Copy without alteration the lines of the items starting at the line that contains "picture [247, 118, 993, 552]" and ending at the line that contains "For every layout", including both of those lines.

(Data listing)
>> BEGIN

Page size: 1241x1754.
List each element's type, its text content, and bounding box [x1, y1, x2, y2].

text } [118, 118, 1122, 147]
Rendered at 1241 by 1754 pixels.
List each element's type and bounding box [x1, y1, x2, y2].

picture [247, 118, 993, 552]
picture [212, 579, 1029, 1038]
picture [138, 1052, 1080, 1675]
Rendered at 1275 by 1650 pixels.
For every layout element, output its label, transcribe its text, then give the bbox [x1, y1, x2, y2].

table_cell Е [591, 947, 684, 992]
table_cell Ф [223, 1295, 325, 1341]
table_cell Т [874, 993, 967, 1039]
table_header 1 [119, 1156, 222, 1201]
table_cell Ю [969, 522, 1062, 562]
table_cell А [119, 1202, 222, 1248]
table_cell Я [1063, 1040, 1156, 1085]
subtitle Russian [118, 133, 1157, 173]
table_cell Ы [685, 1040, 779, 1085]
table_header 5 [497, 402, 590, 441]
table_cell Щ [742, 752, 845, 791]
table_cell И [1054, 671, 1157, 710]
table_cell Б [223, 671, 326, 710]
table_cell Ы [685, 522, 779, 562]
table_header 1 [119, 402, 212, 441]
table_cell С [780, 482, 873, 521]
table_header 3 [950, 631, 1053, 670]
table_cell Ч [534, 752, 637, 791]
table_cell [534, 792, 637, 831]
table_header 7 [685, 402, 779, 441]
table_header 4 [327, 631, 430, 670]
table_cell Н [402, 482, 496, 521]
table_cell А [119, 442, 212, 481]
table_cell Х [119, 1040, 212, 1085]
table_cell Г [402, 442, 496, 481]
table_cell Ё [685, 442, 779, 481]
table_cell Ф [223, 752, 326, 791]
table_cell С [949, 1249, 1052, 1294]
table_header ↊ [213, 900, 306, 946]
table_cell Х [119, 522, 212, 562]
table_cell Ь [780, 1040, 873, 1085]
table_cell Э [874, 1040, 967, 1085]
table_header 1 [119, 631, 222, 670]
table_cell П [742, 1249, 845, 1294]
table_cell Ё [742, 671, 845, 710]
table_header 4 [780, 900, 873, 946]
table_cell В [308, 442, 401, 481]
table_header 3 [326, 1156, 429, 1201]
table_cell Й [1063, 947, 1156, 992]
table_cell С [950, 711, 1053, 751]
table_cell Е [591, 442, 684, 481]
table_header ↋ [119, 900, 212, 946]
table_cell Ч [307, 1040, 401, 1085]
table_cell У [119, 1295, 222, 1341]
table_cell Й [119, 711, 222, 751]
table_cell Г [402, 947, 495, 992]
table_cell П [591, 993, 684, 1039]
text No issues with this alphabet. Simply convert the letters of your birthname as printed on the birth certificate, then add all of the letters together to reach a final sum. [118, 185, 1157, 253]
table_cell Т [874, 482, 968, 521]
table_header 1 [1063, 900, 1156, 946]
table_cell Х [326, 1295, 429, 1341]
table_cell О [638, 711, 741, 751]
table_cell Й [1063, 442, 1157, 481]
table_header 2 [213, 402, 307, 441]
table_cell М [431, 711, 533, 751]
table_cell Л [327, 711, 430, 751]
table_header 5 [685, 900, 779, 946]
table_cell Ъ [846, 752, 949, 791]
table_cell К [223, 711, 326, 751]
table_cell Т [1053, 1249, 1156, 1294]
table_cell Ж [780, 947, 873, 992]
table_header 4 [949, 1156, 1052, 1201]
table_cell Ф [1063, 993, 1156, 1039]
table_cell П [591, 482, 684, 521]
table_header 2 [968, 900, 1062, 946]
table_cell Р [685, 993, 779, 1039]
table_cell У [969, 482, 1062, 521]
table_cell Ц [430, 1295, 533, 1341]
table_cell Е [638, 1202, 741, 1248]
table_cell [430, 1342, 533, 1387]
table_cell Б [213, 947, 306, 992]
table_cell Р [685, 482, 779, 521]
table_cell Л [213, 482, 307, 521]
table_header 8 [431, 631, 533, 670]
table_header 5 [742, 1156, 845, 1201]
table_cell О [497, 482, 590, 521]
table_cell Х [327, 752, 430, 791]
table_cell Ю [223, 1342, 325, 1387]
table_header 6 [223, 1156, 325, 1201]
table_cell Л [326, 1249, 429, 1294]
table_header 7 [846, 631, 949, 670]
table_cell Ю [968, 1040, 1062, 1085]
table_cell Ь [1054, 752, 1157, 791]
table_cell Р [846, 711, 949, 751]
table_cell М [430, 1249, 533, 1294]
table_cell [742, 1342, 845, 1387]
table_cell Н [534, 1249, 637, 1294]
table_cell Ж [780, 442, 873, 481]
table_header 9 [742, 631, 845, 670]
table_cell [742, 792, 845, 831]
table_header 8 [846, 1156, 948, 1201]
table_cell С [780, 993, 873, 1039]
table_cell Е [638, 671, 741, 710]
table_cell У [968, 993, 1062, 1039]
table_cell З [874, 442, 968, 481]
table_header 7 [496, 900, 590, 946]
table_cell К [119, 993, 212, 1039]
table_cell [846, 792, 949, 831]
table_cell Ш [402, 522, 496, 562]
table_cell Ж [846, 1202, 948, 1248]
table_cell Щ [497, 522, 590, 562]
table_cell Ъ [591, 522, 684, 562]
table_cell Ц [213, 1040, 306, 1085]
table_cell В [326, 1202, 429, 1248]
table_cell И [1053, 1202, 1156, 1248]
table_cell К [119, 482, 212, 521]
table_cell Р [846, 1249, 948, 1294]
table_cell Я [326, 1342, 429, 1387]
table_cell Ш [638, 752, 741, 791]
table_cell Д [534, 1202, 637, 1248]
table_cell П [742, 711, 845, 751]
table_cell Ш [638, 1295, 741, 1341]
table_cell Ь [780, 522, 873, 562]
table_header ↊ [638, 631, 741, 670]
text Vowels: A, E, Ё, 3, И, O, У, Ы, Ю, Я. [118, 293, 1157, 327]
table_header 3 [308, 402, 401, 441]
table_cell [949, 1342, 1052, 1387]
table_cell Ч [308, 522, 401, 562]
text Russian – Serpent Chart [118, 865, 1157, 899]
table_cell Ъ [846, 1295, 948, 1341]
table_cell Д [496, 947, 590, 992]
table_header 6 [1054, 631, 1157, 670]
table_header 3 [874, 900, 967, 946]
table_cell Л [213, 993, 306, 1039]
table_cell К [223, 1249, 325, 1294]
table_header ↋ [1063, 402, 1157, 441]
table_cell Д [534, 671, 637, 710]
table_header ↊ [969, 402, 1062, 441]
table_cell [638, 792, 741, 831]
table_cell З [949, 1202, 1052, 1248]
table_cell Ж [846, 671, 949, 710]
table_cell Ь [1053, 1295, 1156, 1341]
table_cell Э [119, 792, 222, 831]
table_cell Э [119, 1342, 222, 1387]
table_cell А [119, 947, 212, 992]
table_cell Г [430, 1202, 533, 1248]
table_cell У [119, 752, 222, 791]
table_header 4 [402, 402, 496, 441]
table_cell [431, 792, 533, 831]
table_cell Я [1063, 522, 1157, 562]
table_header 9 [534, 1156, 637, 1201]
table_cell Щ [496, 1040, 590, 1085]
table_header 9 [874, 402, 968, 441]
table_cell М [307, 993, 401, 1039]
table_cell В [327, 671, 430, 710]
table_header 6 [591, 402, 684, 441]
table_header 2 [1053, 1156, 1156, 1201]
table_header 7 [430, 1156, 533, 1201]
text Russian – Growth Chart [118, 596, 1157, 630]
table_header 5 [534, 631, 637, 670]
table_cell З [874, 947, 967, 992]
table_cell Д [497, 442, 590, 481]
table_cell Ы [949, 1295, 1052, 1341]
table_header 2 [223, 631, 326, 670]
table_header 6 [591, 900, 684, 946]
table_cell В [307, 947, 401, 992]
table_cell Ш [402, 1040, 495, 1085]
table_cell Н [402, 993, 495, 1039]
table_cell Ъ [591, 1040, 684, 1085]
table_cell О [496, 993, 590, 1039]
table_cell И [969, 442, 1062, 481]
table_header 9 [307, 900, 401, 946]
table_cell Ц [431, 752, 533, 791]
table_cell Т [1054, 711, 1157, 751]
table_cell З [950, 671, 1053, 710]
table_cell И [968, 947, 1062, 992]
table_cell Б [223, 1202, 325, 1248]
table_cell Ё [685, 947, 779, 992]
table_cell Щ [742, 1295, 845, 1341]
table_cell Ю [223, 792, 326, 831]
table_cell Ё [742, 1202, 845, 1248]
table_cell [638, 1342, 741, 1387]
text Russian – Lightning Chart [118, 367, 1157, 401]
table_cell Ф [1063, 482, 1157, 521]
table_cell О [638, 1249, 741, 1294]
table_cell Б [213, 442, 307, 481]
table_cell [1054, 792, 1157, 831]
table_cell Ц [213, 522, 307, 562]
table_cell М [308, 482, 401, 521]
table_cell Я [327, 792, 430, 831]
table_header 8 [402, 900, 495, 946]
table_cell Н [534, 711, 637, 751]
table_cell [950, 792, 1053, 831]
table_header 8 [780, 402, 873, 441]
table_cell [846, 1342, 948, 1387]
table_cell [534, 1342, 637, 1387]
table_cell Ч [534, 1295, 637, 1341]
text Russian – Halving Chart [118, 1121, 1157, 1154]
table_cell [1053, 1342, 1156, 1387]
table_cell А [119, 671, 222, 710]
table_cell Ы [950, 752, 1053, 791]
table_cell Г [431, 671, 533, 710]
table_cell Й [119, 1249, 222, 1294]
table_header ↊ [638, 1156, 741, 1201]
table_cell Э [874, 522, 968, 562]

>> END

*SOLUTION FOR THIS PROBLEM:*
picture [247, 118, 993, 552]
picture [212, 579, 1029, 1038]
picture [138, 1052, 1080, 1675]
Rendered at 1275 by 1650 pixels.
For every layout element, output its label, transcribe its text, then give the bbox [x1, y1, x2, y2].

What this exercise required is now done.